FALLS CHURCH, Va. — Lawyers for military service members whose careers were halted after testing positive for the AIDS virus asked a federal judge Monday to overturn policies restricting their service as irrational and discriminatory.

Lawsuits filed on behalf of two airmen and an Army National Guard sergeant say the military has no rational basis for holding the service members' HIV status against them. The Air Force wants to discharge the two airmen from the service. The Army is refusing to grant an officer commission to the Army sergeant.

Rules regarding service of HIV-positive members are not consistent across the military. Generally, people HIV-positive cannot join the military. But those who test positive after enlisting face varying treatment.

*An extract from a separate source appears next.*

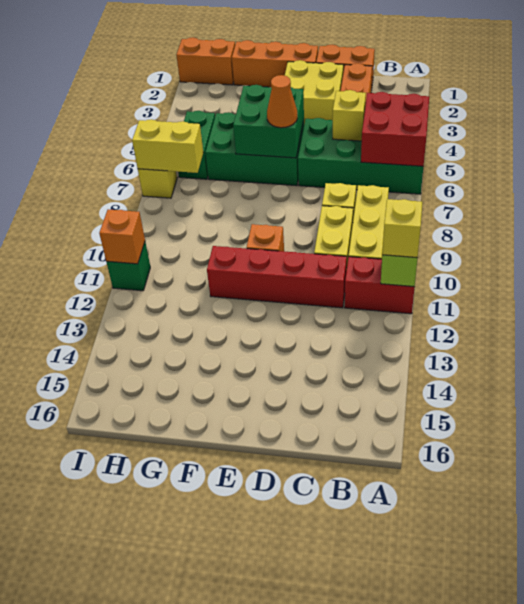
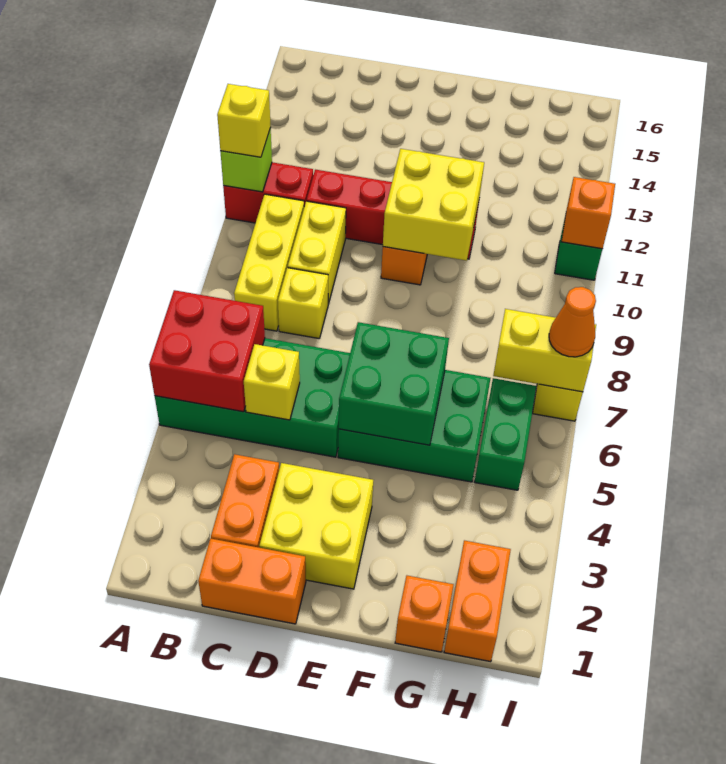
orange brick E1:G1 level 1 -> orange brick G1 level 1
orange cone E6 level 3 -> orange cone I7 level 3
none -> yellow brick E10:F11 level 2
orange brick H1:I1 level 1 -> orange brick H1:H2 level 1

The Air Force says it wants to discharge the two airmen — even though their commanding officers recommended retaining them — because their HIV status bars them from deploying worldwide, and it generally wants its airmen to be universally deployable. The plaintiffs say a similar rationale was used to deny an officer commission to Army Sgt. Nicholas Harrison, an Oklahoma native who is seeking to join the Judge Advocate General Corps after earning his law degree.

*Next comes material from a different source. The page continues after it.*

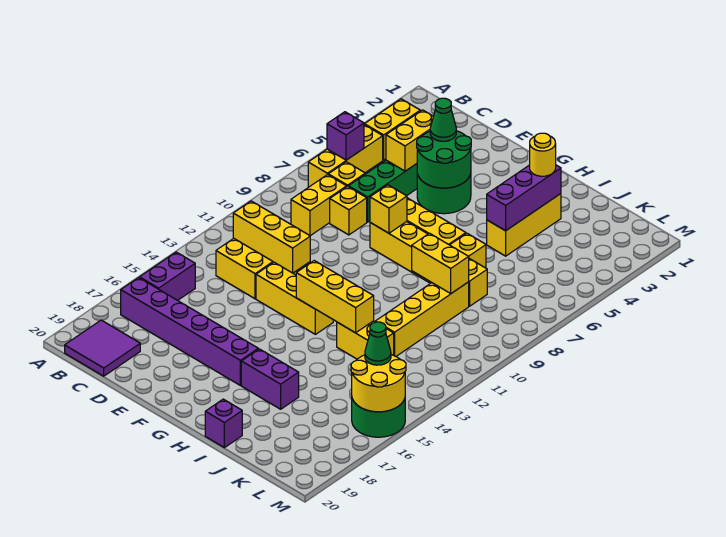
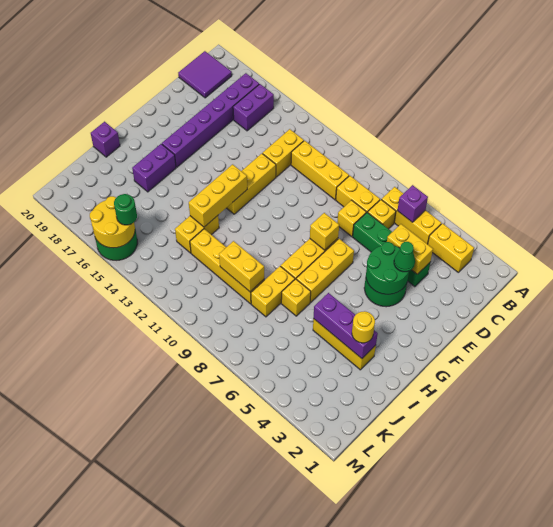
yellow brick B11:D11 level 1 -> yellow brick C10:C12 level 1
purple brick B15:B16 level 1 -> purple brick B16:C16 level 1
yellow brick I9:J9 level 2 -> yellow brick J9:J10 level 2
green cone L15 level 3 -> green round brick L15 level 3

Lawyers for the government acknowledge that medical advances significantly reduce the risk of deploying HIV-positive service members. But they say the risks remain real, and urged the judge to grant deference to the military in handling the issue.

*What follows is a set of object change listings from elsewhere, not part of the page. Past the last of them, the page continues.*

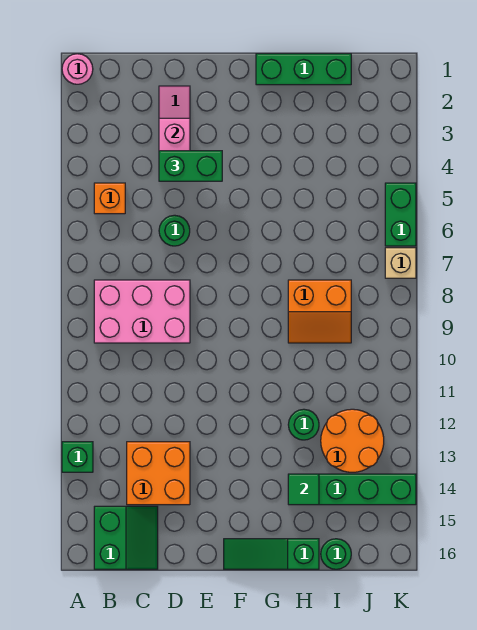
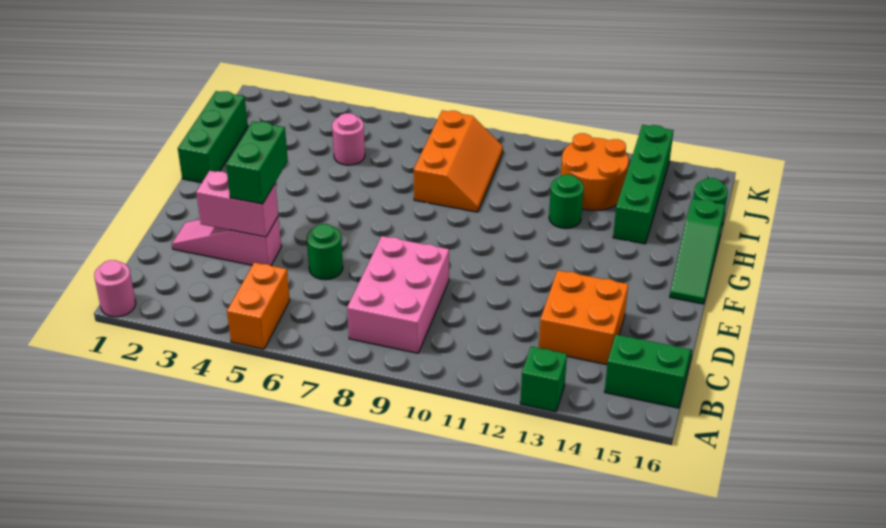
orange brick B5 level 1 -> orange brick A5:B5 level 1
orange slope H8:I9 level 1 top 8 -> orange slope H8:J9 level 1 top 8
green tile H14 level 2 -> none
none -> pink round brick I5 level 1
green brick K5:K6 level 1 -> none
tan brick K7 level 1 -> none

“Plaintiffs seek to substitute their own risk assessment for the professional military judgment of the Department of Defense (DoD) and the Military Services regarding medical qualifications for service,” government lawyers wrote in court papers.

In battlefield situations, government lawyer Rebecca Cutri-Kohart said military doctors believe there is a legitimate risk that HIV-positive service members might not regularly take the medication that keeps the virus in check. She said there are also concerns about battlefield blood transfusions.

Scott Schoettes, a lawyer for the Lambda Legal Defense and Education Fund, which is representing the plaintiffs, said the risk of deploying HIV-positive service members is essentially nonexistent, so using HIV status to deny opportunities to serve makes no sense.

“The only thing holding these service members back is that they are living with HIV,” Schoettes said during Monday’s hearing in U.S. District Court in Alexandria.

In an interview after the hearing, Schoettes said airmen living with HIV faced increasing difficulties in the Air Force beginning under the Trump administration in 2017, when the service re-interpreted its rules to apply them more harshly to HIV-positive service members.

Judge Leonie Brinkema, who heard the case, already granted a temporary injunction last year barring the airmen’s discharge, and her injunction was upheld by the 4th U.S. Circuit Court of Appeals in Richmond. The injunction was based in part on her belief that the airmen’s lawsuit would be successful at this stage of the case.

In her ruling last year, which was focused on the airmen’s case, Brinkema acknowledged that the military is entitled a measure of deference but said “the Air Force’s approach to servicemembers living with HIV is irrational, inconsistent, and at variance with modem science.”

She said Monday that she’ll issue a ruling at a later date.

Schoettes said that, depending on how Brinkema crafts her ruling, it could apply not only to existing service members but also the bar on accepting new recruits who are HIV positive.